Creative director Demna Gvasalia fuses that inherently Balenciaga balance of innovation and elegance with his own edgy, urban touch.
In August 1937 Cristóbal Balenciaga opened his first Parisian couture house, but it wasn’t until after the Second World War that his incredible design talent really came to light. In 1951 the Spanish-born couturier created a brand-new silhouette, broadening the shoulders and removing the waistline. He continued to innovate with shapes that the world had never seen before, creating the likes of the tunic dress and kimono coat. Original Balenciaga haute couture creations are still considered masterpieces today, in particular the sculptural pieces produced throughout the ’50s and ’60s. Cristóbal Balenciaga died in 1972, but his legacy and firmly established design codes live on in the house as we know and love it today. Under the ownership of the Kering group and with Demna Gvasalia at the helm, Balenciaga continues to be one of the most iconic and influential fashion houses in the world.

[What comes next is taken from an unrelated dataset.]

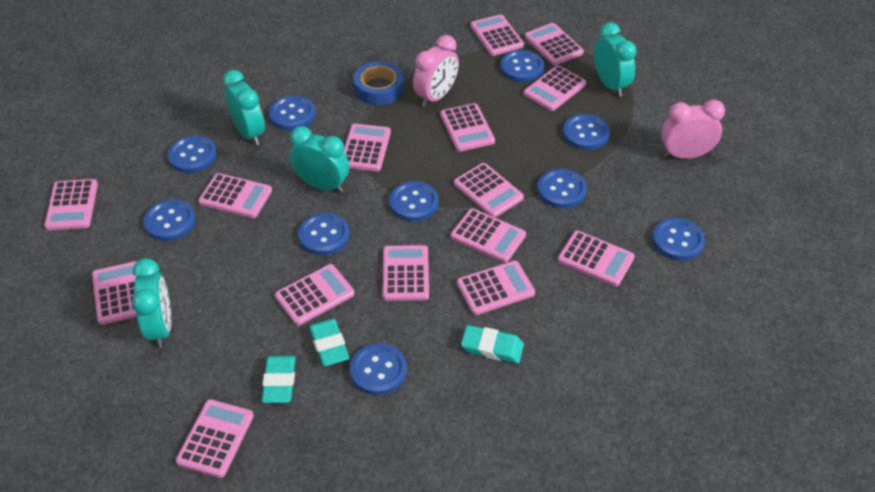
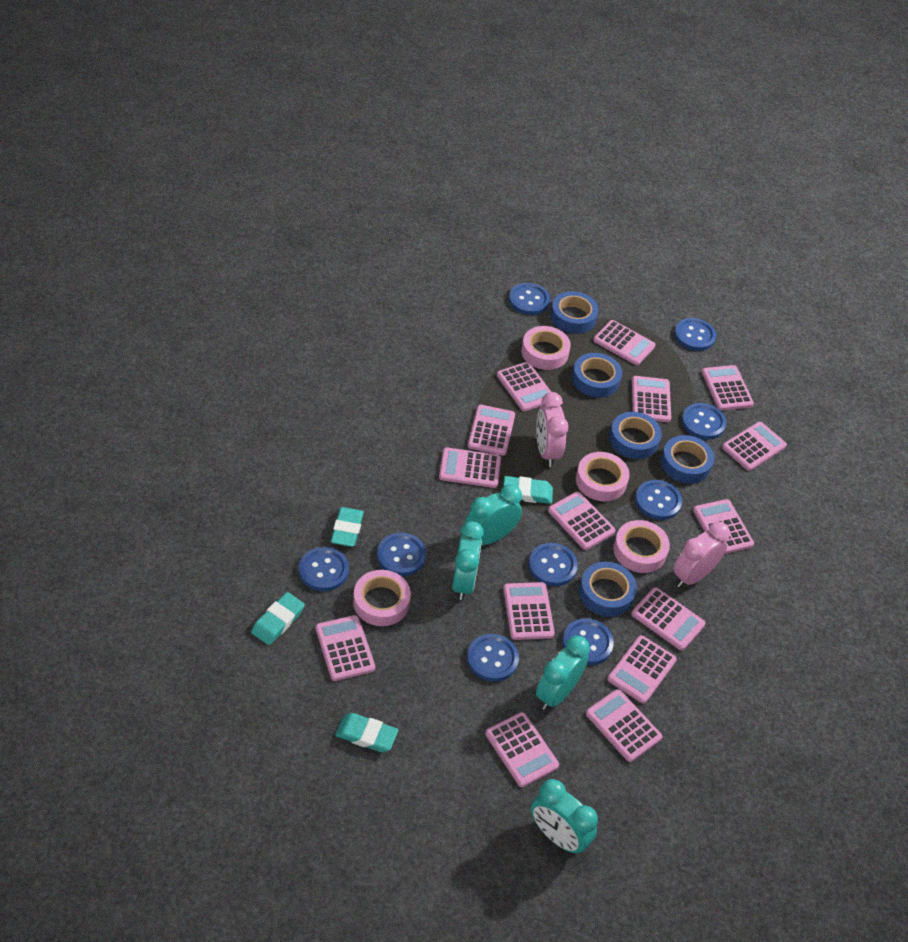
blue button: 10 -> 9
blue tape: 1 -> 5
pink tape: 0 -> 4
turquoise eraser: 3 -> 4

Shown entirely in hues of creamy white, Balenciaga's SS16 collection was a tender, sensual one. Alexander Wang chose to use light-as-air voile, lustrous silk satin and dainty ruffles to illustrate the label's vision of overt femininity. There's still a hint of modern, urban aesthetic in the relaxed sweatshirt and clean-cut trousers, but we are obsessing most over the fresh, romantic look that took over the runway. Delicate fraying edges bring an undone, imperfect edge to the lingerie-inspired pieces. Let one of the slip dresses become an evening go-to.